Ela se moveu antes de pensar.
Caio agarrou o braco dela.
-- Nao.
-- Solta.
-- Nao e ele.
-- Voce nao sabe.
-- Sei.
-- Marina! -- A voz de Julio bateu na madeira. -- Eu vi sua localizacao. Tem alguma coisa errada nessa rua. Abre a porta agora.
Os olhos dela encheram de agua, de raiva, de medo. Julio era o unico pedaco de familia que tinha sobrado inteiro depois da morte da mae. Ele tinha aprendido a cozinhar arroz empapado para ela, a assinar reuniao de escola, a fingir que nao estava apavorado quando ela chegava tarde. Se ele estava do lado de fora, ela nao ficaria ali discutindo regras invisiveis com um homem perigoso.
-- Se for ele, voce esta me impedindo de salvar meu irmao.
-- Se nao for, voce vai abrir a porta para algo que vai usar a sua culpa ate voce andar voluntariamente para a boca dele.
-- Eu conheco a voz dele.
-- E por isso que escolheu essa voz.
Marina puxou o braco. Caio segurou com mais firmeza, mas sem machucar. Isso a irritou ainda mais, porque um agressor facil seria mais simples de odiar.
-- Voce nao tem direito.
-- Tenho enquanto estiver no meu territorio.
-- Entao seu territorio e uma prisao.
Algo doeu no rosto dele, rapido demais para ser usado contra ele.
Do lado de fora, Julio gritou.
-- Marina, por favor!
Ela deu um passo, arrastando Caio junto. O bar inteiro prendeu a respiracao. Nina saiu de tras do balcao, murmurando palavras que fizeram as garrafas tremerem.
Caio se colocou entre Marina e a porta.
-- Me odeie depois -- ele disse baixo.
-- Eu posso comecar agora.
-- Melhor viva e com odio do que morta e obediente.

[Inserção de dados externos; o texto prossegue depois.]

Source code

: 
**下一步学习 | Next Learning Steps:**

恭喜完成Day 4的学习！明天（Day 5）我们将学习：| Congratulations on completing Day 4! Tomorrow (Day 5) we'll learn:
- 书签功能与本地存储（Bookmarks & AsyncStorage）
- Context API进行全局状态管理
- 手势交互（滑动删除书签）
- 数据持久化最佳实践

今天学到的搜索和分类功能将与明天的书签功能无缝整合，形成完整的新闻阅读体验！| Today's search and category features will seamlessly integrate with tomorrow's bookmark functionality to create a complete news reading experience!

A voz de Julio mudou. Apenas um pouco.
Ficou lisa demais.
-- Maninha, abre para mim.
Julio nunca chamava Marina de maninha. So fazia isso quando queria irrita-la, e nunca com aquele carinho molhado, quase doce. A percepcao chegou tarde, mas chegou como uma faca limpa.
Marina parou.
A coisa do lado de fora riu com a voz do irmao dela.
Caio aproveitou o unico segundo de hesitacao. Cortou a propria palma com uma faca fina tirada de lugar nenhum e pressionou a mao ensanguentada contra a porta. Simbolos azuis explodiram pela madeira. O bar inteiro se inclinou.
-- Caio -- Nina avisou. -- Se voce fizer isso sem consentimento formal...
-- Eu assumo o custo.
Marina recuou.
-- Que custo?
Caio olhou para ela, e pela primeira vez o perigo nos olhos dele pareceu menos ameaca do que desespero contido.
-- Uma ancora temporaria. A marca vai parar de chamar predadores, mas voce ficara presa ao territorio ate quebrarmos o rastreio.
-- Nao.
Do lado de fora, a coisa imitou o choro de Julio.
Caio agarrou o pulso marcado dela.
-- Se voce sair agora, nao vai ser comigo que tera que se preocupar.